_AIM OF THE EXERCISE_
The required output is every line from the one with "more than eight minutes as he struggl" through the final line of the data below, unchanged.

_RECORD EXTRACTS_
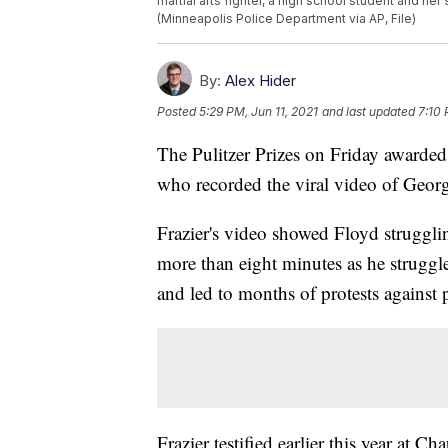
martial arts fighter, a high school student and he
(Minneapolis Police Department via AP, File)
By:
Alex Hider
Posted
5:29 PM, Jun 11, 2021
and last updated
7:10 
The Pulitzer Prizes on Friday awarded a
who recorded the viral video of Geor
Frazier's video showed Floyd struggli
more than eight minutes as he struggl
and led to months of protests against 
Frazier testified earlier this year at C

_RESPONSE AREA_
more than eight minutes as he struggl
and led to months of protests against 
Frazier testified earlier this year at C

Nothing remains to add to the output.